Who Are the "Scientist-Volunteers?" Each year, approximately 25% (100 people) of the Jefferson Lab's technical staff volunteer for the BEAMS program. These include engineers, scientists, computer programmers, accelerator operators, technicians, administrators, financial analysts, writers, and even the head of the finance department.

Recruitment. The staff volunteers are recruited by the BEAMS staff and by other volunteers, whose enthusiasm seems contagious. Recruitment begins with an array of activities set up just outside the lab's cafeteria. This alone attracts about 10 new people each year, despite low employee turnover at the lab. Usually, there are seven or eight volunteers from temporary technical personnel or visitors, such as accelerator users on an extended tour. The new volunteers join with veterans to fill the ranks. Return rates are high: in the history of the program, only three volunteers have dropped out.

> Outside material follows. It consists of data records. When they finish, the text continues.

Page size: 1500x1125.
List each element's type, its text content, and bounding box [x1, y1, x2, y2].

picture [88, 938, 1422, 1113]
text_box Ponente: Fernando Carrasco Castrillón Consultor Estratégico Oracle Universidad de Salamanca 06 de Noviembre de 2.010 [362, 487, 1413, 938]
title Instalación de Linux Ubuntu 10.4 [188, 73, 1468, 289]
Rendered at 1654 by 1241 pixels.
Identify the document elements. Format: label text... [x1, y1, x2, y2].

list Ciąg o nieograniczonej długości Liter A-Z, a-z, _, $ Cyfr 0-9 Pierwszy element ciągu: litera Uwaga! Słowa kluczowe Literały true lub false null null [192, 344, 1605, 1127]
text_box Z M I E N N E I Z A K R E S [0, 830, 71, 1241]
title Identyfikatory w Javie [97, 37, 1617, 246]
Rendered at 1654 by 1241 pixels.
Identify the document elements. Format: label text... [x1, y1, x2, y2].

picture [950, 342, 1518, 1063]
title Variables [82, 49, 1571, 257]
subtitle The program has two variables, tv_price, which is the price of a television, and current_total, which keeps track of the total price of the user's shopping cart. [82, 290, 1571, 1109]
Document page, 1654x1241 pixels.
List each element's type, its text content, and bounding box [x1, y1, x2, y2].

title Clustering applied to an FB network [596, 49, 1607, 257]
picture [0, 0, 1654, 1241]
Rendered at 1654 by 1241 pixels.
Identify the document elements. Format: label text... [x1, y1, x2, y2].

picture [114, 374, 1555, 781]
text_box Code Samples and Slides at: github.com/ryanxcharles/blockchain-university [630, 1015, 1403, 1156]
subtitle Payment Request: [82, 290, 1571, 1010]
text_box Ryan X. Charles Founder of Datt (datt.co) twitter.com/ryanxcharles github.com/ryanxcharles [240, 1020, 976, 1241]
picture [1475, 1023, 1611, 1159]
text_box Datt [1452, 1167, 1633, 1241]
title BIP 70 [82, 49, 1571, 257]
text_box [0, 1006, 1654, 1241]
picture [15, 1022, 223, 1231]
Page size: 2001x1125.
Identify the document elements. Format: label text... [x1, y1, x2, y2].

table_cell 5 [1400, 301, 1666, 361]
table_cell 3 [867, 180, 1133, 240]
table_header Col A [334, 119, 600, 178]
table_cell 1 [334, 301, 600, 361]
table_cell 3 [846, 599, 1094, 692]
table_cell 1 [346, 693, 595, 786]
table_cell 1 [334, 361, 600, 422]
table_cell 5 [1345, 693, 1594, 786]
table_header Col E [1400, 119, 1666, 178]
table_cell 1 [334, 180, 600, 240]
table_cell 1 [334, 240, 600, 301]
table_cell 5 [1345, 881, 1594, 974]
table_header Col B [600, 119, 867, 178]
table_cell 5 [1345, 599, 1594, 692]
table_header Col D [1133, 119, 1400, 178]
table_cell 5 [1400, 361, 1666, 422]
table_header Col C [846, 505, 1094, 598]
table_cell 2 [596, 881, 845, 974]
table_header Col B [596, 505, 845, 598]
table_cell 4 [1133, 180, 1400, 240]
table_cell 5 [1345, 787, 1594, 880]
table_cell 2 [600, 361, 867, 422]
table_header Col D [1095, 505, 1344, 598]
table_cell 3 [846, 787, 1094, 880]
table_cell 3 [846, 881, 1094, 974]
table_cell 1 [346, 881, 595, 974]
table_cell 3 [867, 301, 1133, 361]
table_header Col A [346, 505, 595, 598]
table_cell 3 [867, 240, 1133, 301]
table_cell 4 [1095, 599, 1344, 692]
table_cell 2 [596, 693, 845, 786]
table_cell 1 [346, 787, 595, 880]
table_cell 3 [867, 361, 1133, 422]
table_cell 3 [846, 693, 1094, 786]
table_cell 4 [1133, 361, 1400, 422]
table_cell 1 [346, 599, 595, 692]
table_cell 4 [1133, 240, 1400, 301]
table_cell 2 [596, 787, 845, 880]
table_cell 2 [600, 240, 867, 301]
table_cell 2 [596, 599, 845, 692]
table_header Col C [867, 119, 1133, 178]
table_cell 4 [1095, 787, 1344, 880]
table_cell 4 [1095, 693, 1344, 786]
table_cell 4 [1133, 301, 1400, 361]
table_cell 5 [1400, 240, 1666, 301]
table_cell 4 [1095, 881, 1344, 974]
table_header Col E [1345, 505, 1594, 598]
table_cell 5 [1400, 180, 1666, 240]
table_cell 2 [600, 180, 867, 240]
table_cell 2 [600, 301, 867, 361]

Volunteer Preparation. Each volunteer leads students in doing one particular activity from the BEAMS collection. To learn how, the volunteer first observes another volunteer leading the same activity for students. The new recruit often takes very detailed notes, especially on the veteran volunteer's interactions with the students. In the following hour, the volunteer actually participates with an experienced volunteer in the same activity with a new group of students. Finally, the volunteer leads the activity him/herself, although as in all activities sessions, the class teacher and a member of the education staff are present.

The volunteer also receives the part of the BEAMS Teacher Handbook that is devoted to the activity he or she has observed and helped with. The handbook deals with the objectives of the activity, background material, and ways to involve the classroom teacher.

Activities Sessions. First, the volunteer in charge of the activity session is interviewed by the class, then the volunteer helps the students discover a little about the lab's work. The volunteer leads the activity and helps the students examine their results and reflect on what skills they have learned and how they might apply what they've learned to "real life."

Other Volunteer Roles. Members of the technical staff also volunteer for "role-model visits," during which the students get an opportunity to visit the volunteers in their labs or offices and ask them all kinds of questions. These visits are scheduled in advance.

Technical staff were also involved in developing the 5th and 6th grade activities and accompanying instructional materials and are expected to play a similar role in producing the activities and accompanying materials for the 7th and 8th graders.

Degree of Involvement. Some of the technical staff volunteer only three times per year; others volunteer every week that there are class visits, i.e. 25 weeks a year.